__Aim of the exercise__
It would help if you retyped the data exactly, leaving out the pictures.

__Dataset records__

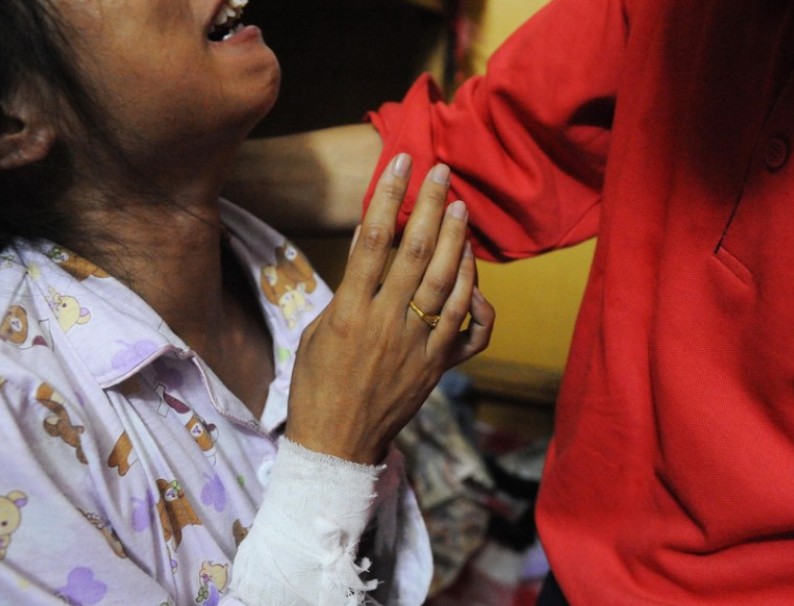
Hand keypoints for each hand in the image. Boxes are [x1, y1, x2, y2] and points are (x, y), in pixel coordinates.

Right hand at [285, 154, 494, 463]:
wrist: (337, 443)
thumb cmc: (317, 385)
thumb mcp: (317, 330)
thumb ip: (347, 290)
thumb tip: (370, 247)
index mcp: (350, 311)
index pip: (374, 239)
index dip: (389, 195)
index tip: (402, 163)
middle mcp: (388, 323)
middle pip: (416, 253)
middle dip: (430, 207)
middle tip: (442, 173)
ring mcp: (418, 345)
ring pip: (447, 283)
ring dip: (457, 242)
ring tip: (462, 208)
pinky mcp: (438, 365)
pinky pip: (467, 325)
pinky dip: (476, 296)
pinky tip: (474, 270)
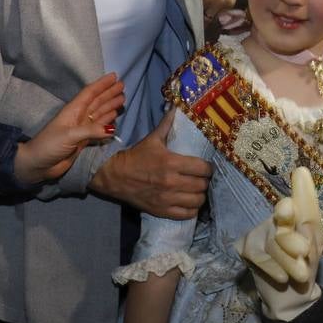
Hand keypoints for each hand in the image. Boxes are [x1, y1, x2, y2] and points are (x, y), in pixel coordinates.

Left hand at [15, 75, 125, 184]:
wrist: (38, 164)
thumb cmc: (49, 145)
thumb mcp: (69, 135)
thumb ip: (90, 131)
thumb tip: (112, 128)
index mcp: (73, 111)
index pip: (89, 93)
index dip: (101, 84)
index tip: (114, 76)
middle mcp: (78, 117)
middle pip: (97, 101)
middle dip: (109, 93)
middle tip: (123, 85)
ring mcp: (81, 128)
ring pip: (99, 113)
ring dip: (110, 105)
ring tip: (122, 98)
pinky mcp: (83, 140)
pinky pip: (99, 127)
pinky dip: (108, 122)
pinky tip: (114, 117)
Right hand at [90, 110, 211, 218]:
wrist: (115, 176)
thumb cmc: (136, 156)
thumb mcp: (153, 139)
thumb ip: (168, 124)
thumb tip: (177, 107)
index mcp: (171, 163)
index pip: (203, 168)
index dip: (208, 167)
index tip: (206, 166)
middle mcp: (172, 182)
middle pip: (202, 185)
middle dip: (204, 181)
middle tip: (201, 178)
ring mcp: (167, 199)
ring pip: (197, 201)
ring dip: (200, 195)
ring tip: (196, 190)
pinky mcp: (162, 211)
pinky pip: (187, 215)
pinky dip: (192, 210)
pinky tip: (190, 202)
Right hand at [236, 167, 322, 320]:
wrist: (289, 300)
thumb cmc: (304, 270)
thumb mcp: (315, 254)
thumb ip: (312, 237)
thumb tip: (304, 223)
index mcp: (300, 217)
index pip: (302, 201)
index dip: (302, 189)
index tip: (301, 172)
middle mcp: (280, 218)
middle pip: (283, 218)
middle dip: (293, 237)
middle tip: (303, 251)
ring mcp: (261, 230)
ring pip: (274, 241)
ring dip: (289, 262)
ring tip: (299, 276)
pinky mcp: (247, 246)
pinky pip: (259, 254)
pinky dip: (272, 267)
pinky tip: (282, 277)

__Response area__
Hand keypoints for each hand in the image. Boxes are [x1, y1, x2, y2] and points are (x, y), in pixel coordinates.

Right hand at [285, 154, 494, 463]:
wrist: (337, 443)
thumb cmc: (317, 385)
thumb mcp: (317, 330)
thumb ip: (347, 290)
thumb tip: (370, 247)
index mcp: (350, 311)
index pip: (374, 239)
index dip: (389, 195)
index tip: (402, 163)
middle mcp: (388, 323)
middle pip: (416, 253)
middle dip: (430, 207)
middle tip: (442, 173)
ring mcp: (418, 345)
ring pip: (447, 283)
ring dip: (457, 242)
ring tip: (462, 208)
pinky mcp: (438, 365)
pinky pip: (467, 325)
pinky dip: (476, 296)
pinky tip: (474, 270)
Hand keypoints for each hand in the image. Boxes are [x1, y1, x2, y2] and points are (x, y), in pixel coordinates.

Left hand at [15, 75, 125, 184]:
wrist: (38, 164)
thumb cmc: (49, 145)
thumb mcp: (69, 135)
thumb ip: (90, 131)
thumb tip: (112, 128)
index mcp: (73, 111)
index pip: (89, 93)
index dip: (101, 84)
index tip: (114, 76)
middle mcp: (78, 117)
middle pip: (97, 101)
middle dip: (109, 93)
middle tip: (123, 85)
ring mcp: (81, 128)
ring pip: (99, 113)
ring dip: (110, 105)
ring tip: (122, 98)
pinky mcp: (83, 140)
pinky pip: (99, 127)
pinky dip: (108, 122)
pinky tip: (114, 117)
Right hand at [90, 110, 211, 218]:
wrist: (115, 176)
thumb cmc: (136, 156)
thumb mcp: (153, 139)
thumb ip: (168, 124)
thumb tip: (177, 107)
index mcp: (171, 163)
index pip: (203, 168)
index dip: (208, 167)
index tip: (206, 166)
middle mcp: (172, 182)
middle pip: (202, 185)
middle dip: (204, 181)
middle tip: (201, 178)
ring mcp: (167, 199)
ring pip: (197, 201)
ring dip: (200, 195)
ring tip: (196, 190)
pinky mcp: (162, 211)
pinky pip: (187, 215)
pinky dip: (192, 210)
pinky tip: (190, 202)
Right hand at [236, 167, 322, 320]:
wrist: (289, 300)
thumb cmc: (304, 270)
thumb mcp: (315, 254)
thumb ip: (312, 237)
thumb tip: (304, 223)
index mcp: (300, 217)
index pip: (302, 201)
index dip: (302, 189)
index tip: (301, 172)
middle mcp: (280, 218)
middle pip: (283, 218)
middle dip: (293, 237)
middle tip: (303, 251)
ring mcp: (261, 230)
ring pip: (274, 241)
ring dip: (289, 262)
ring tip: (299, 276)
pinky mcp: (247, 246)
pinky pip: (259, 254)
pinky dip: (272, 267)
pinky tip: (282, 277)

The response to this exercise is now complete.